* LATIHAN 1
Buatlah ringkasan dua kalimat dari teks tentang kebersamaan Letto.
* LATIHAN 2
Lanjutkan teks tentang kebersamaan Letto mulai sesudah kalimat terakhirnya.

* TEKS
Pemandangan yang saya dapati sewaktu Saya berada dalam satu rombongan dengan Letto pada sebuah roadshow di Sulawesi Barat adalah all about keakraban. Yang nampak akrab bukan hanya antar musisi Letto, tetapi juga keluarga dan anak-anaknya. Setiap ngumpul sebelum manggung, kalau ada video call dari anak salah satu dari mereka, maka ramai semuanya menyapa. Senang tentu si anak, sebab om-nya banyak.
Sebagai komunitas, Mas Sabrang menyampaikan bahwa value ‘kebersamaan’ adalah yang paling tinggi dijunjung diantara mereka. Baru kemudian berikutnya karya, produktivitas dan seterusnya. Maka pantas, sejak 2004 mereka bersama-sama, tidak pernah ada ‘bongkar-pasang’ anggota.
Value adalah sebuah fundamental dari apa yang dimiliki oleh komunitas. Sedangkan, family holiday, buka puasa bersama, camping, touring, dll adalah ekspresinya. Ada fundamental komunitas, ada ekspresi komunitas. Berapa banyak dari kita yang berkumpul bersama tetapi hanya sibuk pada urusan ekspresi? Sebab tidak bisa mengurai dua itu, sehingga banyak orang memilih mengambil jalan pintas: Lebih mudah mengerjakan segala sesuatu sendiri, tambah ruwet doank kalau dikerjakan bareng-bareng. Ya iyalah, bagaimana tidak ruwet kalau hari-harinya disibukkan hanya untuk urusan ekspresi-ekspresi saja.

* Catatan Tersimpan
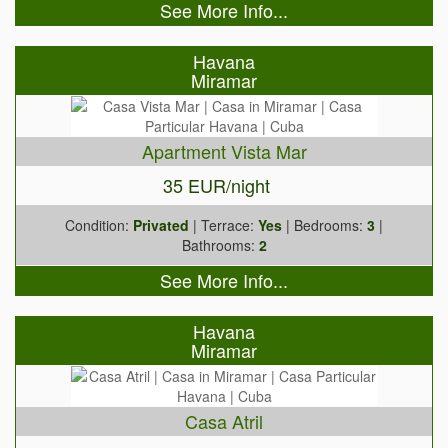
See More Info...
Havana
Miramar
Apartment Vista Mar
35 EUR/night
Condition:
Privated
| Terrace:
Yes
| Bedrooms:
3
|
Bathrooms:
2
See More Info...
Havana
Miramar
Casa Atril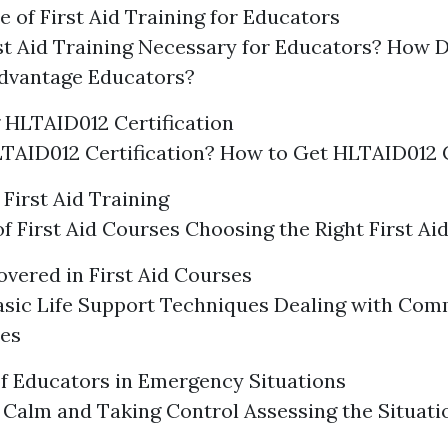
 of First Aid Training for Educators
st Aid Training Necessary for Educators? How D
Advantage Educators?
 HLTAID012 Certification
TAID012 Certification? How to Get HLTAID012 C
First Aid Training
f First Aid Courses Choosing the Right First Ai
vered in First Aid Courses
asic Life Support Techniques Dealing with Co
es
f Educators in Emergency Situations
Calm and Taking Control Assessing the Situati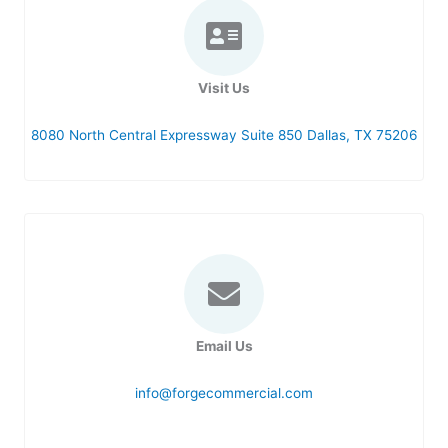
US
Visit Us
8080 North Central Expressway Suite 850 Dallas, TX 75206
Email Us
info@forgecommercial.com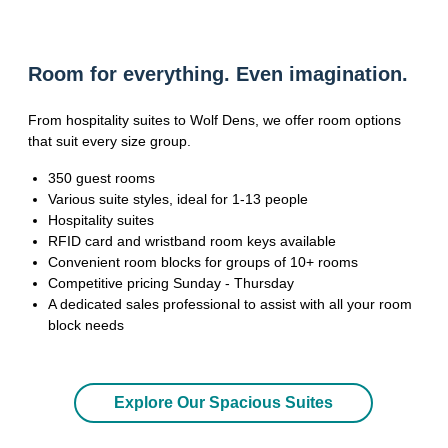
Room for everything. Even imagination.
From hospitality suites to Wolf Dens, we offer room options
that suit every size group.
350 guest rooms
Various suite styles, ideal for 1-13 people
Hospitality suites
RFID card and wristband room keys available
Convenient room blocks for groups of 10+ rooms
Competitive pricing Sunday - Thursday
A dedicated sales professional to assist with all your room
block needs
Explore Our Spacious Suites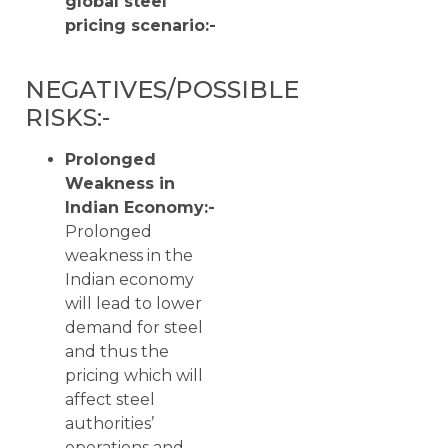
global steel
pricing scenario:-
NEGATIVES/POSSIBLE
RISKS:-
Prolonged
Weakness in
Indian Economy:-
Prolonged
weakness in the
Indian economy
will lead to lower
demand for steel
and thus the
pricing which will
affect steel
authorities’
operations and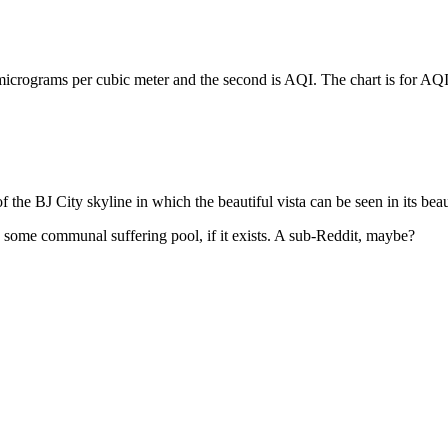
icrograms per cubic meter and the second is AQI. The chart is for AQI
of the BJ City skyline in which the beautiful vista can be seen in its be
o some communal suffering pool, if it exists. A sub-Reddit, maybe?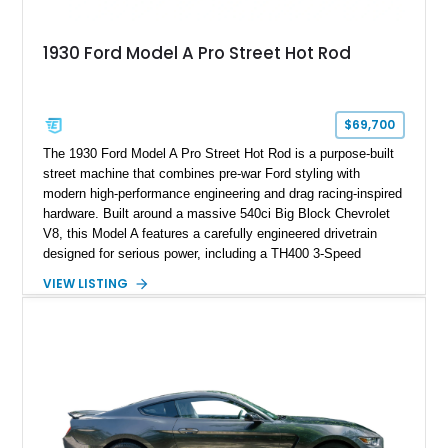
1930 Ford Model A Pro Street Hot Rod
$69,700
The 1930 Ford Model A Pro Street Hot Rod is a purpose-built
street machine that combines pre-war Ford styling with
modern high-performance engineering and drag racing-inspired
hardware. Built around a massive 540ci Big Block Chevrolet
V8, this Model A features a carefully engineered drivetrain
designed for serious power, including a TH400 3-Speed
Automatic transmission, narrowed Ford 9" rear end, 4.33 rear
VIEW LISTING
gears, and a 4-link rear suspension setup. Finished in
Chrysler Sublime Green Pearl over a reupholstered Black
interior, this hot rod incorporates extensive upgrades including
a Dart aluminum engine block, AFR aluminum cylinder heads,
Holley HP electronic fuel injection, Wilwood four-wheel disc
brakes, and a full complement of racing-focused components.
With its lightweight classic body, aggressive Pro Street
stance, and high-output Chevrolet big block power, this Model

* RUANG JAWABAN 1
Dalam roadshow Letto di Sulawesi Barat, keakraban terlihat tidak hanya antarmusisi tetapi juga dengan keluarga dan anak-anak mereka, dan menurut Mas Sabrang kebersamaan adalah nilai yang paling tinggi dijunjung sehingga sejak 2004 tidak pernah ada bongkar-pasang anggota. Nilai merupakan fundamental komunitas, sedangkan kegiatan seperti family holiday, buka puasa bersama, camping, dan touring adalah ekspresinya, dan karena tidak bisa mengurai keduanya, banyak orang memilih jalan pintas mengerjakan segala sesuatu sendiri.

* RUANG JAWABAN 2
Nah, menghadapi situasi seperti hari-hari krisis pandemi ini, ada aktualisasi dari value komunitas yang saat ini mendapatkan challenge. Apa challenge-nya? Masih kata mas Sabrang, ketika ia mendifinisikan apa itu komunitas. Apa itu komunitas? Komunitas adalah ia yang mampu bertahan sendiri.
Ya, mencukupi apa-apa yang merupakan kebutuhan dari lingkaran terkecil sehari-hari kita pada masa-masa yang lalu tidaklah penting. Akan tetapi, siapa yang tahu tentang keadaan setengah tahun, setahun atau dua tahun mendatang? Perhitungan hari ini atas ketidakstabilan kondisi masyarakat yang kita alami memaksa kita juga harus berfikir tentang ancaman scarcity alias kelangkaan.
Sekarang banyak yang beternak ayam, kalau ingin ayam tinggal beli. Pemerintah selalu mengimpor gula dan garam dalam jumlah yang fantastis, sediaan di warung selalu ada. Sayuran? Kita tak perlu melihat wujudnya, ada banyak warung rames, makanan kita tahunya tinggal santap saja.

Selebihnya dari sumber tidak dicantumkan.